• [WHAT THIS TASK INVOLVES]: In the material below, find the line containing "Регистрация" and the line containing "Motivos para Amar". Output those two lines and all lines between them exactly, without pictures.

• [MATERIAL PROVIDED]:
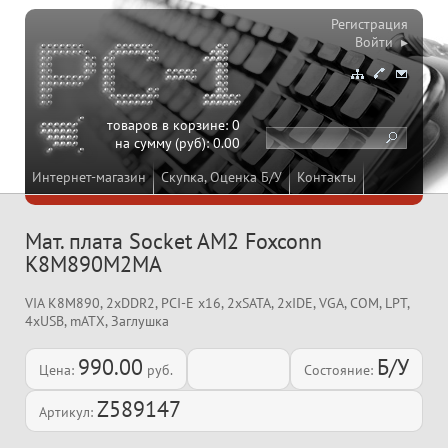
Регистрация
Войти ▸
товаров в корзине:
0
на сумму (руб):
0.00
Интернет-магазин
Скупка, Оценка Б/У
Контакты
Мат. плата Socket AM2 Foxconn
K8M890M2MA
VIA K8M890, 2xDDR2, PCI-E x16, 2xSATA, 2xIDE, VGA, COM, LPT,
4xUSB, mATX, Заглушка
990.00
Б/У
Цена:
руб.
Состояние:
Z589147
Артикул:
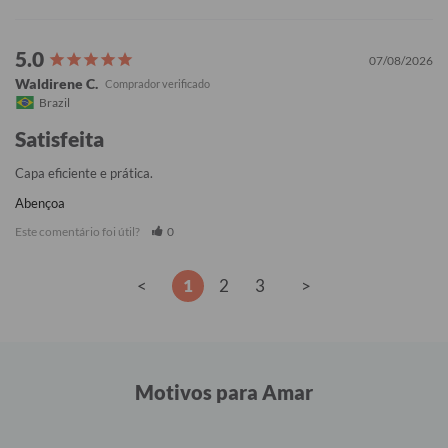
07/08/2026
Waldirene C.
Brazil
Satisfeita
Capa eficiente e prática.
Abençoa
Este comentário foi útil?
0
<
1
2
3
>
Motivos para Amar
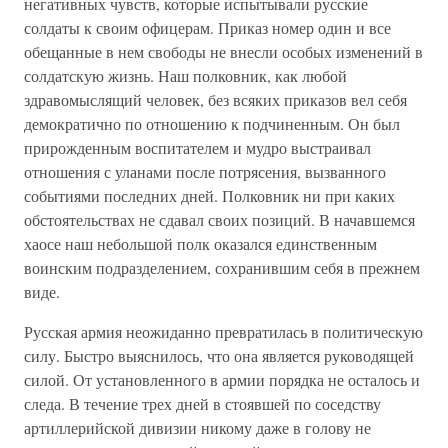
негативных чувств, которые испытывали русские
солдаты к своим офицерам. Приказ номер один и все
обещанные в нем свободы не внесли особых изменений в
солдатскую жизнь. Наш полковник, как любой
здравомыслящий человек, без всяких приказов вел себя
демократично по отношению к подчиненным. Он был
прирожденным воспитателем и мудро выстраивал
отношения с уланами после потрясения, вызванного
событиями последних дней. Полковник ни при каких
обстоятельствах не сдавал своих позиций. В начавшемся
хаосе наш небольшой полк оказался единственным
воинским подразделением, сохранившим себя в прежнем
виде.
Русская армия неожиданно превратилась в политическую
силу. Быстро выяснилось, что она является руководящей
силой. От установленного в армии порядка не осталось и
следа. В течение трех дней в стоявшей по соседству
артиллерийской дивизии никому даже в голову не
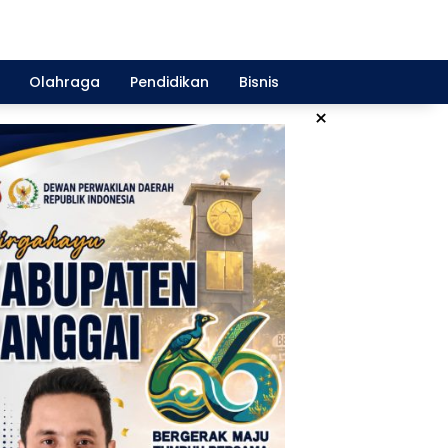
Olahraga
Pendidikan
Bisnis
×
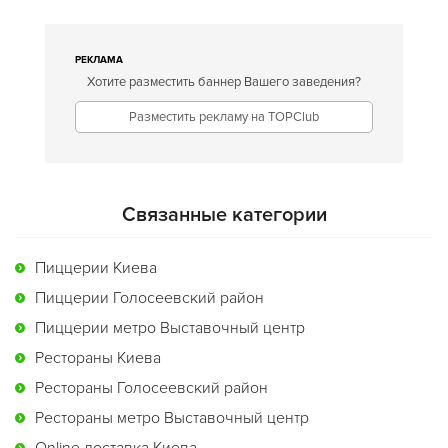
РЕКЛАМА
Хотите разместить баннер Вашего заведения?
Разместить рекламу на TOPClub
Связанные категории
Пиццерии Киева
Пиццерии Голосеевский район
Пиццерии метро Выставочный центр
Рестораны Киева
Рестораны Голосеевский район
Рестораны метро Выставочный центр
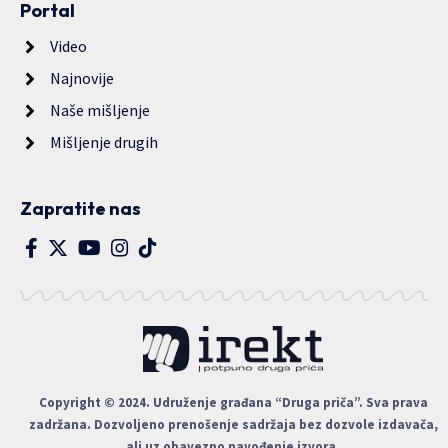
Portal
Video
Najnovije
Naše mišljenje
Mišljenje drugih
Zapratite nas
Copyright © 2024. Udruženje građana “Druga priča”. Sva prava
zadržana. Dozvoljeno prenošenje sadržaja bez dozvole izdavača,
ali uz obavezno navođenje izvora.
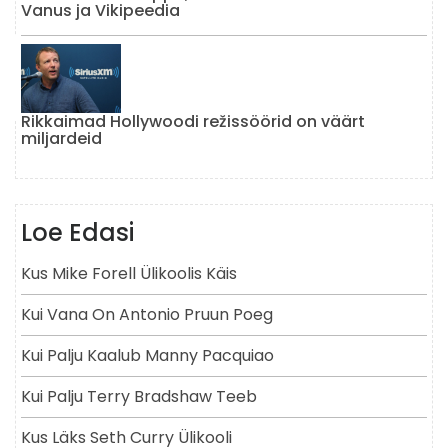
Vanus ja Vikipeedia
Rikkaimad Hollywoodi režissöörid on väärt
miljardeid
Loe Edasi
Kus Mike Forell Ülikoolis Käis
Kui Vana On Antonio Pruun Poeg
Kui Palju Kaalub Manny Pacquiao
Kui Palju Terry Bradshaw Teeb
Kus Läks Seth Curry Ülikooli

* * *

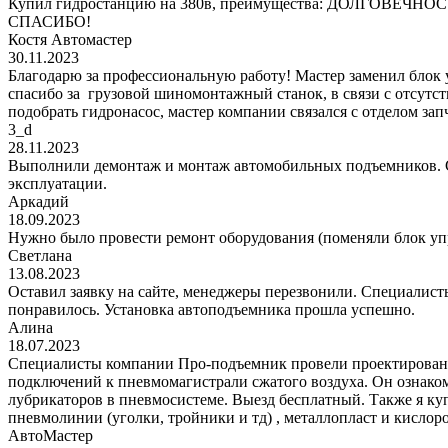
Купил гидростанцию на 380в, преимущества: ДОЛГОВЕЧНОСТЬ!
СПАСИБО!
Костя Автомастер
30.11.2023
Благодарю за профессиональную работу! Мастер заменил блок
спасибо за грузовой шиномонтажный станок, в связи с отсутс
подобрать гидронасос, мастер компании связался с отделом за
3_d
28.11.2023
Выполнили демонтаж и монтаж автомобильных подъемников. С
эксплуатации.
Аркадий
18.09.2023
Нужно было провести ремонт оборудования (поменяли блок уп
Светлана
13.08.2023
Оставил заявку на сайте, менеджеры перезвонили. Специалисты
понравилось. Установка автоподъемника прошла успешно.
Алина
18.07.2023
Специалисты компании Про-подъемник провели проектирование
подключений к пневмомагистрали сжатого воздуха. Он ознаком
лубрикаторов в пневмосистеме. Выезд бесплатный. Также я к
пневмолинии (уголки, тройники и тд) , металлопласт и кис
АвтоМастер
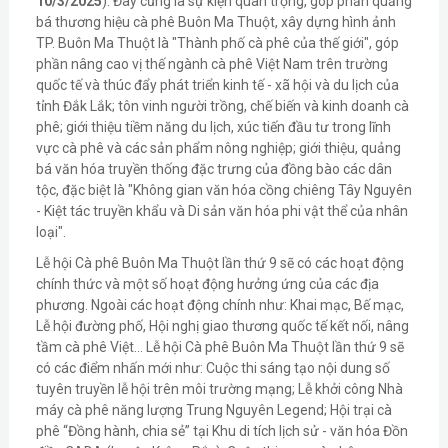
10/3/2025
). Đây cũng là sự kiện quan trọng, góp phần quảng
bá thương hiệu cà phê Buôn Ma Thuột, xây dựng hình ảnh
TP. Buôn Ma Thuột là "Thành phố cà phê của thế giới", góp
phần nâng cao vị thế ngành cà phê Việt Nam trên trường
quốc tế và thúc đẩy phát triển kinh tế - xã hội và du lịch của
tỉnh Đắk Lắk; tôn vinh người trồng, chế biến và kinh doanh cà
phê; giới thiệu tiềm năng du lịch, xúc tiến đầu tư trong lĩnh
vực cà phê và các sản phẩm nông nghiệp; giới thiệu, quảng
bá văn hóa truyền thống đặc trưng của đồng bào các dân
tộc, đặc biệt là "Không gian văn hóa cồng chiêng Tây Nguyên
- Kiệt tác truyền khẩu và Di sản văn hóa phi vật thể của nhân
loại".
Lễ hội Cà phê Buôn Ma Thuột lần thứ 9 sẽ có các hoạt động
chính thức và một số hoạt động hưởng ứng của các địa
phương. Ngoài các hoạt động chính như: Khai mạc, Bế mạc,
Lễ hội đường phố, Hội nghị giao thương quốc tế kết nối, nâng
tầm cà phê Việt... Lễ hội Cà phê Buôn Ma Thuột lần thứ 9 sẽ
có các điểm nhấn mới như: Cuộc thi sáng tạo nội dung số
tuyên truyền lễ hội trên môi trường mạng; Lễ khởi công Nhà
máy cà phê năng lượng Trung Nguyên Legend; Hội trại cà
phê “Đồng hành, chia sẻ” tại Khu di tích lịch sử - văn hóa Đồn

• [RESPONSE BELOW]:
Регистрация
Войти ▸
товаров в корзине:
0
на сумму (руб):
0.00
Интернет-магазин
Скупка, Оценка Б/У
Контакты
Мат. плата Socket AM2 Foxconn
K8M890M2MA
VIA K8M890, 2xDDR2, PCI-E x16, 2xSATA, 2xIDE, VGA, COM, LPT,
4xUSB, mATX, Заглушка
990.00
Б/У
Цена:
руб.
Состояние:
Z589147
Артикул:
07/08/2026
Waldirene C.
Brazil
Satisfeita
Capa eficiente e prática.
Abençoa
Este comentário foi útil?
0
<
1
2
3
>
Motivos para Amar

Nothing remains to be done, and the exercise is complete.